We did point that out to him like every time he prepares us to meet his girlfriend. We also encourage him to get to know someone better before committing himself. I think he is mature in a lot of ways but I can say that his weakness is with his relationships.
We have also been hoping to that. Here's to hoping! :) thanks!
@eurekafemme (5876)
• Philippines
12 Jul 10
You've done everything you could to make him feel that you are his friend still and that he can count on you.He has no right to tie you up with him since you two were just friends. You need to get a life of your own.

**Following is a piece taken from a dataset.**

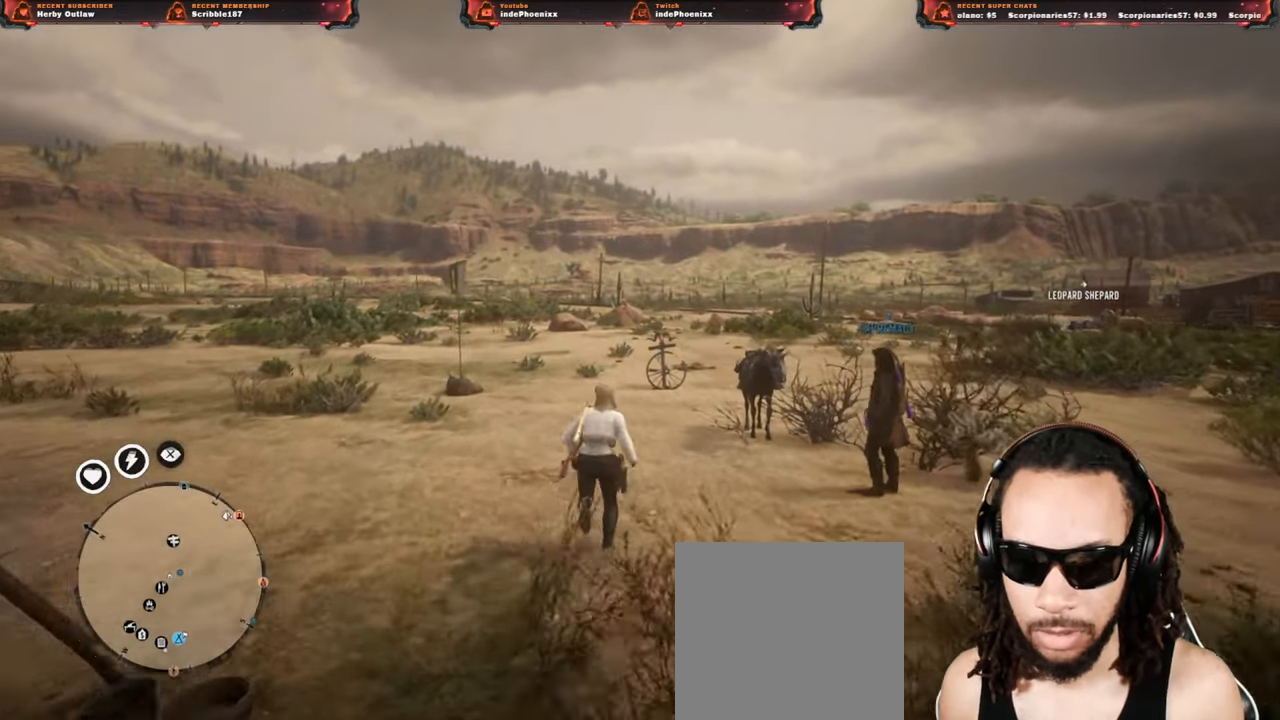
{"buttons": [], "left_stick": "center", "right_stick": "center", "events": [[350, "left_stick", "center"]]}
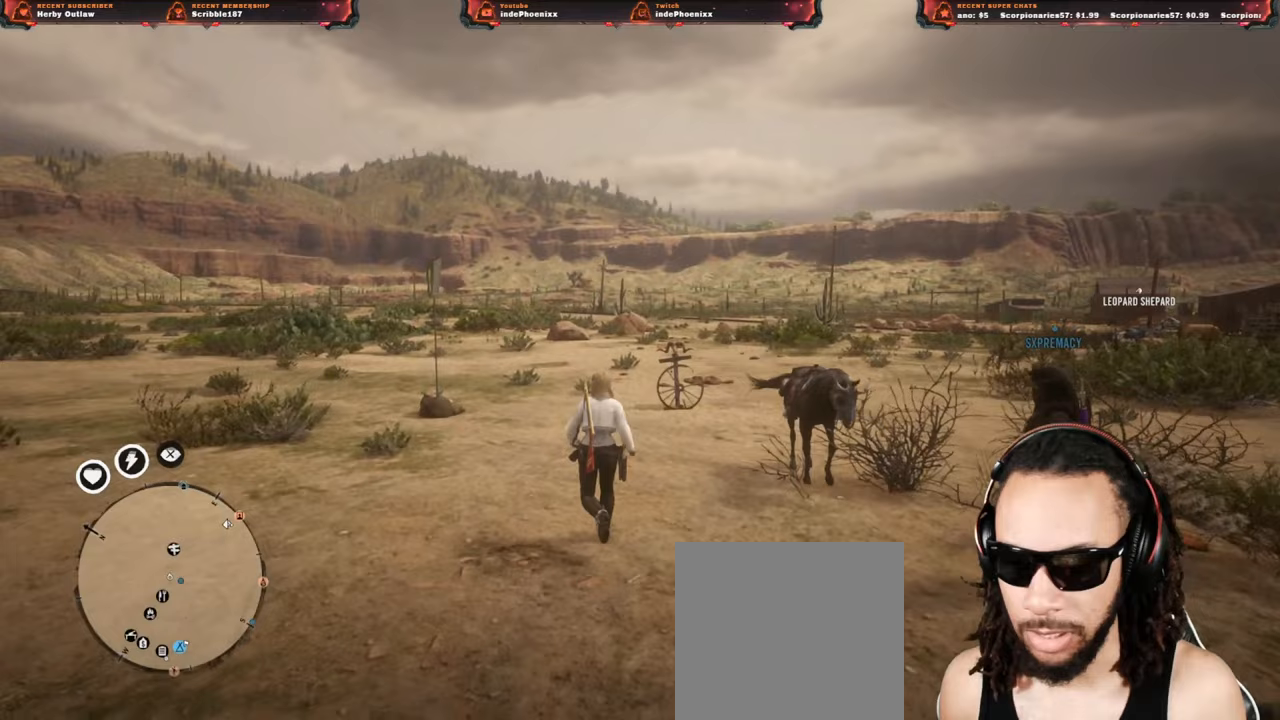
{"buttons": [], "left_stick": "center", "right_stick": "center", "events": []}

For now, just give him some space.Though it might not be easy for both of you but seems the best way to do. Because as I can see it, no amount of explanation from your side will put sense into his head. So, let him be alone first. When he is calmer, you can start wooing his friendship again.;-)
@Candymin (145)
• China
12 Jul 10
Hello, Babymc.
Your friend must be in a depressive and rough situation. Maybe he needs time to digest his failure with his ex-girlfriends and needs time to grow up to form a much more mature mentality. If he is an important steadfast friend to you and your boyfriend and you treasure this friendship, please don't give up. Give your friend time and space to recover and mature himself. God bless you and your friend.
Happy mylotting!
@raviteja_ravi84 (2620)
• India
12 Jul 10
Well he definitely has an attitude and i guess a bad one. But since he's your best friend you won't be able to see any faults in him as a book too close to the eyes cannot be read. You and your boyfriend should probably invite him over and then have a long talk about what's happening to his life and why he is doing that to himself. He needs to know what's wrong with him. He wants to be close to you but hes refraining himself from doing so. He should know your value and your friendship's value. Make him realize that.
@ReadyWriter12 (124)
• United States
12 Jul 10
BabyMc23, you have done all you can do. It sounds like your friend needs to have professional help, no kidding around. I know someone who acts the way your friend does and I know that he needs professional help but he refuses to go. I know that you want to help him and be there for him but sometimes you must be there for people at a distance. You must want the help and then try to do for yourself first instead of trying to get people to do it for you or stringing people along. Care about him but don't let him train your life or disrupt your current relationship. One of the issues sounds like depression, that is clinical. If you think that he will try to harm himself, you have a right to report that situation.